MsBombastic555 · 21/10/2022 23:54

mauvish · 21/10/2022 20:42

I've worked in sexual health. The usual wisdom is that if you definitely don't want to get pregnant, then you should use other methods of contraception, rather than withdrawal.

What's an "acceptable" method of contraception? There are lots of criteria - effectiveness against pregnancy is only one of them. Is it also cheap/free to use? Easily accessible? Acceptable to both parties? Minimal side effects? Little or no forward planning required? Withdrawal ticks all those boxes for you except the effectiveness against pregnancy.

If (either of you) really don't want pregnancy to occur, you need to seriously look at alternative methods. If, on the other hand, you (both) would be happy to accept a pregnancy if it were to happen, then withdrawal is an acceptable method.

It also depends a lot on HOW you use withdrawal. If you have a regular cycle, and especially if you're able to tell when you've ovulated, it can work very well to use condoms in the first half of your cycle then switch to withdrawal 48 hours after you're sure ovulation is over. Sperm can survive in the female tract for up to a week before ovulation, but the egg dies 24 hours after being released at ovulation.

I'm not at all sure that having sex twice (I presume you mean in the same session?) would make much difference to any of the above.

From the Planned Parenthood site:
What we do know is that withdrawal works about 78% of the time overall. But the odds of pregnancy are always higher during the 5 days leading up to, and during, ovulation — these are called fertile days. If no semen gets on your vulva or in your vagina, pregnancy can't happen — whether or not you're ovulating.

I know, I know -- dry facts are never quite so much fun as people being preachy are they?!

Thank you for taking the time to write all of that x

OP posts:
allgoodthings84 · 22/10/2022 10:26

You want a baby and your partner isn’t quite ready but he knows where you stand so he should just put a condom on if he doesn’t want a baby yet.

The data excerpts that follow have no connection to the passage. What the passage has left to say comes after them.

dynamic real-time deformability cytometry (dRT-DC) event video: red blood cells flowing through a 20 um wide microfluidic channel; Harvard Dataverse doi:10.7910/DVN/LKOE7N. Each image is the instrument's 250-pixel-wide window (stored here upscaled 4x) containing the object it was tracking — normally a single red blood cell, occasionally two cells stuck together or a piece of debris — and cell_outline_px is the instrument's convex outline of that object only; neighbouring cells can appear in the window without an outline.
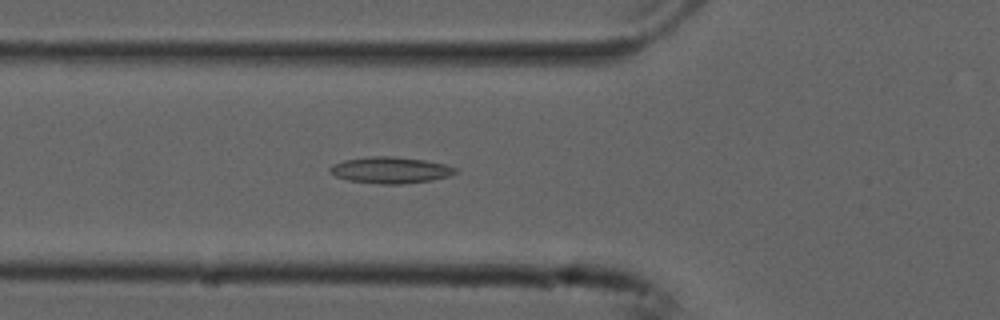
{"species": "common noctule bat (a hibernating species)", "species_latin": "Nyctalus noctula", "temperature_condition": "cold", "stored_images_in_passage": 40, "camera_frame_rate_fps": 3000, "um_per_image_px": 0.085, "animal": {"sex": "male", "forearm_length_mm": 52.5}, "frame": {"image": 1, "passage_image": 19, "time_ms": 6.0, "image_size_px": [1000, 320], "cell_outline_px": [[460, 172], [448, 176], [432, 180], [400, 184], [380, 184], [348, 180], [336, 176], [328, 172], [328, 168], [332, 164], [344, 160], [372, 156], [392, 156], [424, 160], [444, 164], [456, 168]], "centroid_in_image_um": [33.17, 14.46], "position_along_channel_um": 92.6, "area_um2": 19.31}}
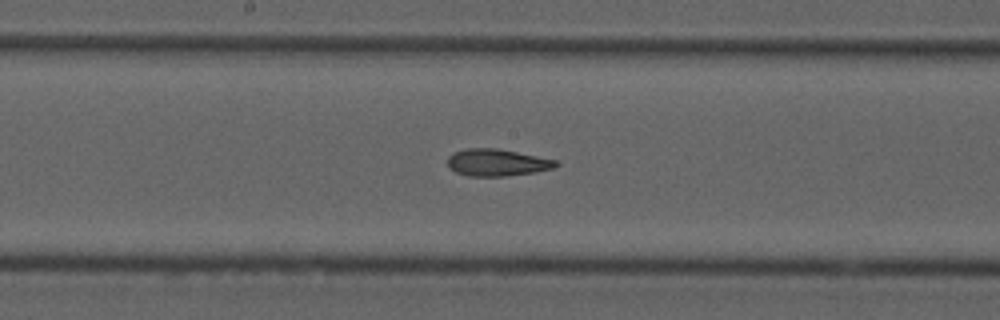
{"frame": {"image": 2, "passage_image": 28, "time_ms": 9.0, "image_size_px": [1000, 320], "cell_outline_px": [[560, 164], [552, 168], [536, 172], [504, 176], [468, 176], [456, 172], [448, 168], [448, 156], [452, 152], [468, 148], [496, 148], [556, 160]], "centroid_in_image_um": [42.2, 13.82], "position_along_channel_um": 206.0, "area_um2": 16.99}}
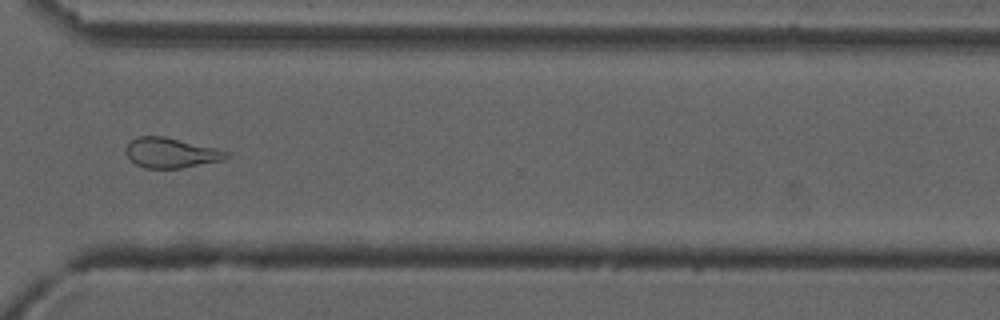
{"frame": {"image": 3, "passage_image": 40, "time_ms": 13.0, "image_size_px": [1000, 320], "cell_outline_px": [[228, 156], [224, 160], [180, 168], [144, 168], [136, 164], [124, 152], [124, 148], [132, 140], [140, 136], [164, 136], [216, 148], [228, 152]], "centroid_in_image_um": [14.51, 12.99], "position_along_channel_um": 356.1, "area_um2": 17.46}}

we used the withdrawal without getting pregnant but we did not do this in my fertile time. We timed it carefully. Just like we now time it carefully the other way round to ttc.

The way you asked though kind of makes it look like you want to get pregnant and are hoping that this method fails for you. Isn’t it best you both have a adult conversation and decide one way or another or see if he’s happy to just “see what happens” rather than you wanting a baby now him not wanting a baby now and one hoping this method works and the other hoping it fails

RandomMusings7 · 22/10/2022 10:29

It's utterly selfish to bring a baby into the world knowing they are not fully wanted by the other parent and they might be resented or abandoned. If you were already pregnant it would be a different equation. But for you to orchestrate it... i find it really wrong. You're setting your baby up for unnecessary hardship.

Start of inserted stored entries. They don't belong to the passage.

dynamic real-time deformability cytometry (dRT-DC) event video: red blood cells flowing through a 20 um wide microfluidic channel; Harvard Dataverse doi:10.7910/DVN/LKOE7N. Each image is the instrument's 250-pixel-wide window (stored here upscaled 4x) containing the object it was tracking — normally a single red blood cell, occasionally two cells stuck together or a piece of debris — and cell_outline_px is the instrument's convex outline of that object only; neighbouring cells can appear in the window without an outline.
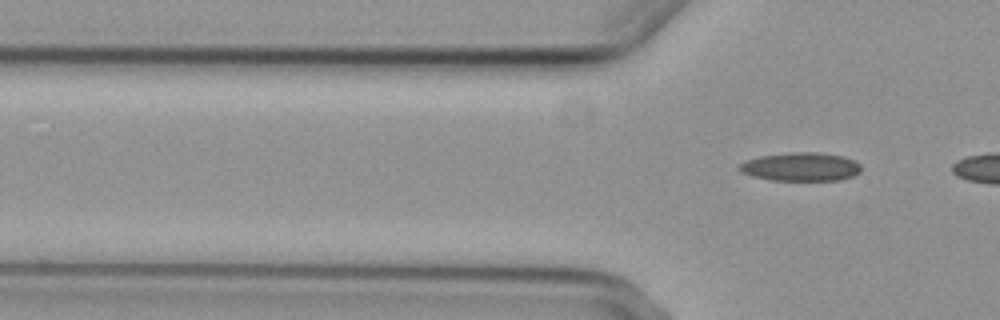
{"species": "common noctule bat (a hibernating species)", "species_latin": "Nyctalus noctula", "temperature_condition": "cold", "stored_images_in_passage": 3, "segment_of_instrument_passage": [2, 2], "camera_frame_rate_fps": 3000, "um_per_image_px": 0.085, "animal": {"sex": "female", "body_mass_g": 29.2, "forearm_length_mm": 56.3}, "frame": {"image": 1, "passage_image": 3, "time_ms": 2.333, "image_size_px": [1000, 320], "cell_outline_px": [[860, 172], [852, 176], [836, 180], [772, 180], [752, 176], [740, 172], [736, 168], [740, 164], [748, 160], [760, 156], [792, 152], [820, 152], [844, 156], [860, 164]], "centroid_in_image_um": [68.05, 14.17], "position_along_channel_um": 57.8, "area_um2": 20.17}}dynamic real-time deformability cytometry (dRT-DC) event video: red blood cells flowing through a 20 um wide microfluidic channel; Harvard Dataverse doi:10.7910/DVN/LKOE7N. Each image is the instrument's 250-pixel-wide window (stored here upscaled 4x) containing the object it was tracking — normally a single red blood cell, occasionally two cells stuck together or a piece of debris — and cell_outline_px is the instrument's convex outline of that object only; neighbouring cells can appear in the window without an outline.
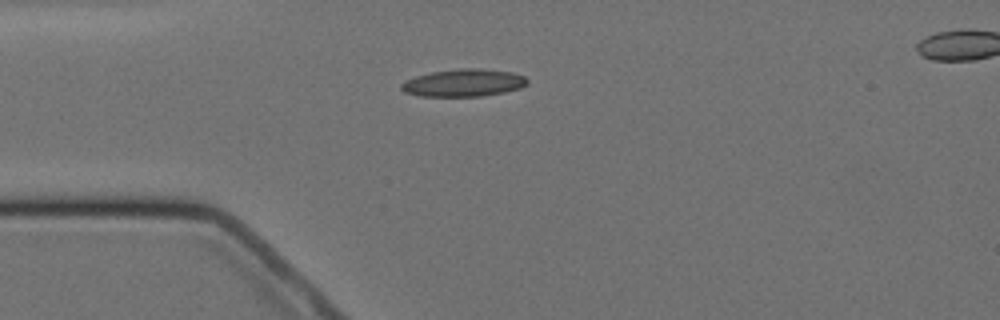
{"species": "Egyptian fruit bat (a non-hibernating species)", "species_latin": "Rousettus aegyptiacus", "temperature_condition": "cold", "stored_images_in_passage": 4, "camera_frame_rate_fps": 3000, "um_per_image_px": 0.085, "animal": {"sex": "female"}, "frame": {"image": 1, "passage_image": 1, "time_ms": 0.0, "image_size_px": [1000, 320], "cell_outline_px": [[528, 84], [520, 88], [504, 92], [480, 96], [420, 96], [404, 92], [400, 88], [400, 84], [416, 76], [432, 72], [460, 68], [480, 68], [512, 72], [524, 76], [528, 80]], "centroid_in_image_um": [39.42, 7.04], "position_along_channel_um": 45.6, "area_um2": 20.11}}
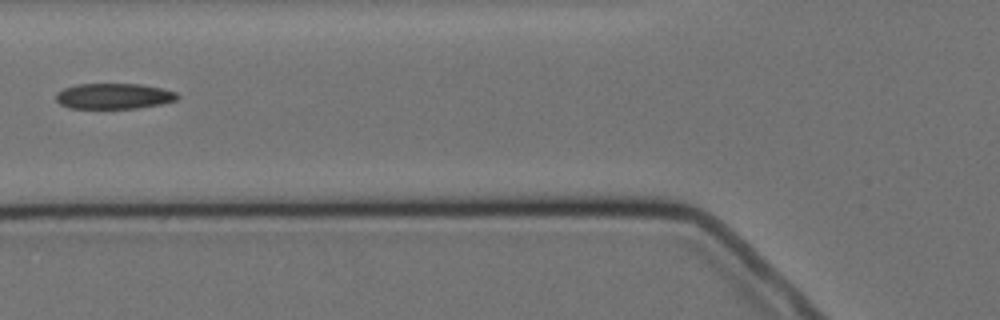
{"frame": {"image": 2, "passage_image": 3, "time_ms": 2.333, "image_size_px": [1000, 320], "cell_outline_px": [[180, 96], [176, 100], [160, 104], [136, 108], [68, 108], [60, 104], [56, 100], [56, 92], [64, 88], [76, 84], [136, 84], [160, 88], [176, 92]], "centroid_in_image_um": [9.64, 8.17], "position_along_channel_um": 116.2, "area_um2": 18.03}}
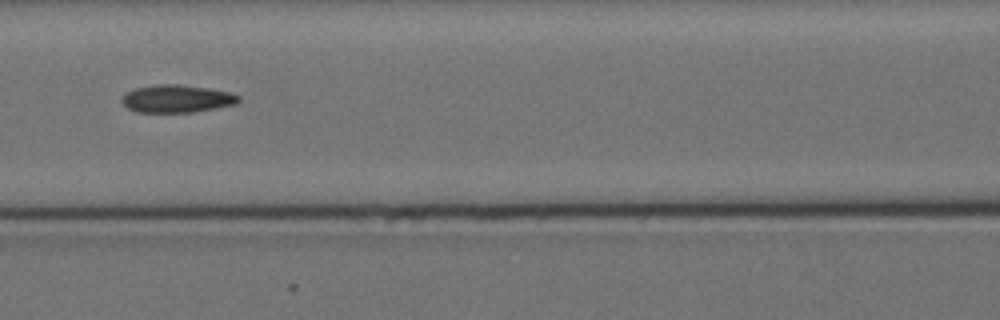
{"frame": {"image": 3, "passage_image": 4, "time_ms": 3.333, "image_size_px": [1000, 320], "cell_outline_px": [[240, 100], [236, 104], [216, 108], [192, 112], [136, 112], [128, 108], [120, 100], [128, 92], [136, 88], [156, 84], [180, 84], [208, 88], [228, 92], [240, 96]], "centroid_in_image_um": [15.04, 8.39], "position_along_channel_um": 151.6, "area_um2": 18.73}}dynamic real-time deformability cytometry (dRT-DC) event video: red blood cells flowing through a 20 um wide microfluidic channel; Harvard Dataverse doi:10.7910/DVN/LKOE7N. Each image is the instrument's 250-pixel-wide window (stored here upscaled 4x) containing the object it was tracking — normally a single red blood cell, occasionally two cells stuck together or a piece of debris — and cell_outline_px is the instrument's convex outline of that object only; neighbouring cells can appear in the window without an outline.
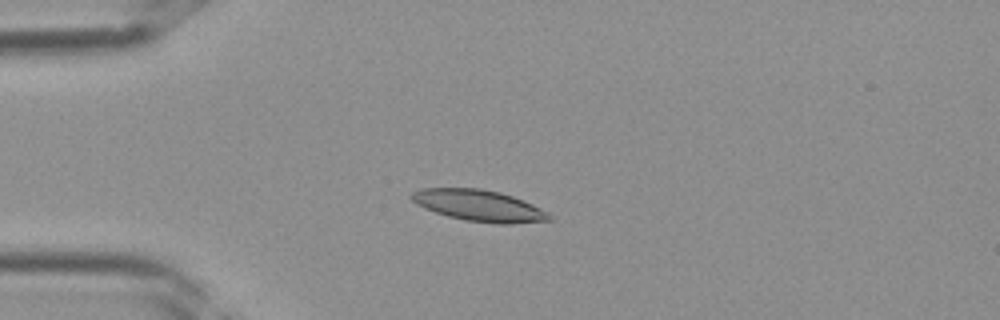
{"species": "Egyptian fruit bat (a non-hibernating species)", "species_latin": "Rousettus aegyptiacus", "temperature_condition": "room temperature", "stored_images_in_passage": 39, "camera_frame_rate_fps": 3000, "um_per_image_px": 0.085, "frame": {"image": 1, "passage_image": 10, "time_ms": 3.0, "image_size_px": [1000, 320], "cell_outline_px": [[552, 220], [512, 224], [496, 224], [464, 220], [448, 216], [424, 208], [416, 204], [408, 196], [412, 192], [420, 188], [480, 188], [500, 192], [524, 200], [548, 212], [552, 216]], "centroid_in_image_um": [40.71, 17.47], "position_along_channel_um": 44.3, "area_um2": 25.37}}
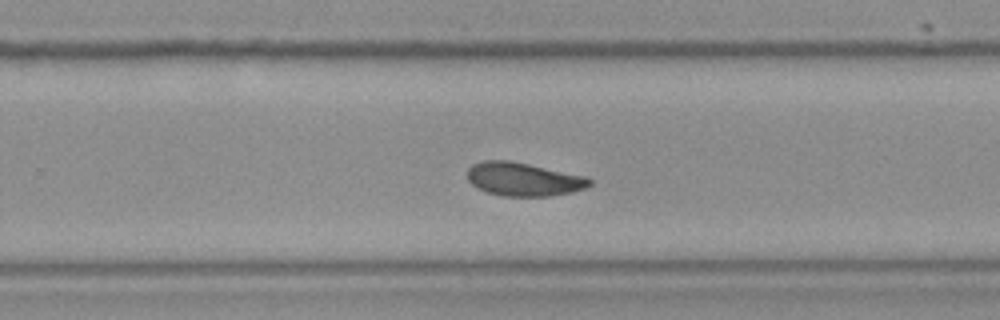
{"frame": {"image": 2, "passage_image": 25, "time_ms": 8.0, "image_size_px": [1000, 320], "cell_outline_px": [[592, 184], [584, 188], [572, 192], [548, 196], [504, 196], [488, 192], [476, 188], [468, 180], [468, 168], [472, 164], [480, 160], [508, 160], [588, 176], [592, 180]], "centroid_in_image_um": [44.5, 15.23], "position_along_channel_um": 285.3, "area_um2": 23.93}}
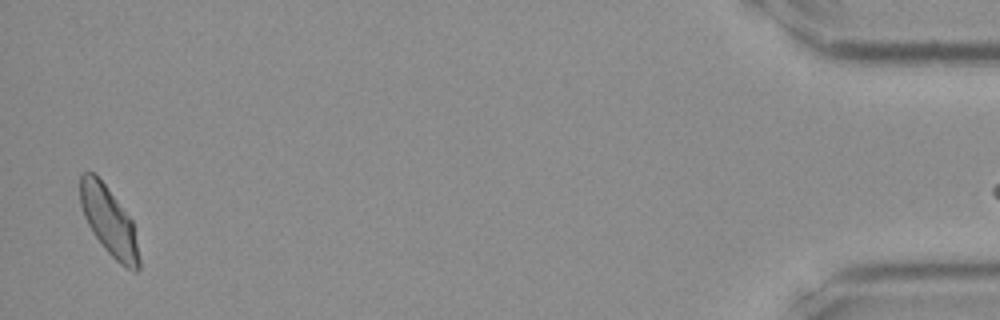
{"frame": {"image": 3, "passage_image": 38, "time_ms": 12.333, "image_size_px": [1000, 320], "cell_outline_px": [[140, 268], [136, 272], [120, 264], [104, 248], [92, 232], [84, 216], [80, 204], [80, 176], [84, 172], [96, 172], [132, 220], [140, 260]], "centroid_in_image_um": [9.25, 18.78], "position_along_channel_um": 426.0, "area_um2": 23.41}}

Anonymous177 · 22/10/2022 10:31

It is thought that withdrawal was the main means by which the French birth rate fell about a hundred years ahead of the rest of Europe.
Don’t get your hopes up too high. I don’t know how old you are, but you want a baby and he doesn’t. You need to think about how long you can tolerate that situation.

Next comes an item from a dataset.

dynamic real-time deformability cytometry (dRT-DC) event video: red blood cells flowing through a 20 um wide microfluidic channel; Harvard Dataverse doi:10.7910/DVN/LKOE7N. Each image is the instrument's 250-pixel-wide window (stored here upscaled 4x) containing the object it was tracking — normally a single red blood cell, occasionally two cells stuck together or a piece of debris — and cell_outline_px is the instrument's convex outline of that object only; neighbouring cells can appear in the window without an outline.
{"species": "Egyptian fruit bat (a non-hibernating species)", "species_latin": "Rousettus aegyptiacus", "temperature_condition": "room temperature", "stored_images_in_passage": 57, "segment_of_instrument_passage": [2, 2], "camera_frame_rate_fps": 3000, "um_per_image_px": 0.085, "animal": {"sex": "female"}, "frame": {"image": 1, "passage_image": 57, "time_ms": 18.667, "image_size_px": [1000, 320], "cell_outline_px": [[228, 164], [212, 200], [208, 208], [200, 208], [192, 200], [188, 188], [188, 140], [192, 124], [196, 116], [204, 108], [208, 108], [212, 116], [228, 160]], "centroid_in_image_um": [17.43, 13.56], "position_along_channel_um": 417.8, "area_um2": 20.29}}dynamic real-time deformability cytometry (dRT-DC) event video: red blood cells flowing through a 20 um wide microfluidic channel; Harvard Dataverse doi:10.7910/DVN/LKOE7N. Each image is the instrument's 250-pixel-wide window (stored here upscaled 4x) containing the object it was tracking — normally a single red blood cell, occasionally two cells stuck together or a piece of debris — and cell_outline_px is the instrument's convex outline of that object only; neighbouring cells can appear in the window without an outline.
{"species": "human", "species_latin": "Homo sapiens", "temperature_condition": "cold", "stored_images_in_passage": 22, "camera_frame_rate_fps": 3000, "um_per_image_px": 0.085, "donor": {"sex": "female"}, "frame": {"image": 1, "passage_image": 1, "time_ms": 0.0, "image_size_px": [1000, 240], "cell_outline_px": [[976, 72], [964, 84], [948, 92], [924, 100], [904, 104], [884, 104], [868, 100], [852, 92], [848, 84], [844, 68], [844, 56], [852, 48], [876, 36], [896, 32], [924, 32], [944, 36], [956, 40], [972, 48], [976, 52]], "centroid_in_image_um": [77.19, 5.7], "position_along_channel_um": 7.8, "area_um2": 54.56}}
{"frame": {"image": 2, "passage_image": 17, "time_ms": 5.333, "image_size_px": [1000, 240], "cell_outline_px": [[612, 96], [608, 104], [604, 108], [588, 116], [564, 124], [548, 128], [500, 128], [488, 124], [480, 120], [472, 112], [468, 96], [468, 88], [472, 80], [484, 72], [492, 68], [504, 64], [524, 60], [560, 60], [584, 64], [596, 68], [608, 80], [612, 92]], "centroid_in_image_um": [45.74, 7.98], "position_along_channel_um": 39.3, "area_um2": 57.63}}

MsBombastic555 · 22/10/2022 10:55

RandomMusings7 · 22/10/2022 10:29

It's utterly selfish to bring a baby into the world knowing they are not fully wanted by the other parent and they might be resented or abandoned. If you were already pregnant it would be a different equation. But for you to orchestrate it... i find it really wrong. You're setting your baby up for unnecessary hardship.

I appreciate your response but I don't see how I'm "orchestrating" anything! I really don't. This is our preferred method of contraception which was completely put forward by him, not me.

OP posts:
BlueKaftan · 22/10/2022 12:26

Your casual attitude about possibly getting pregnant by your boyfriend is shocking. A child deserves better than this. And your boyfriend is even worse.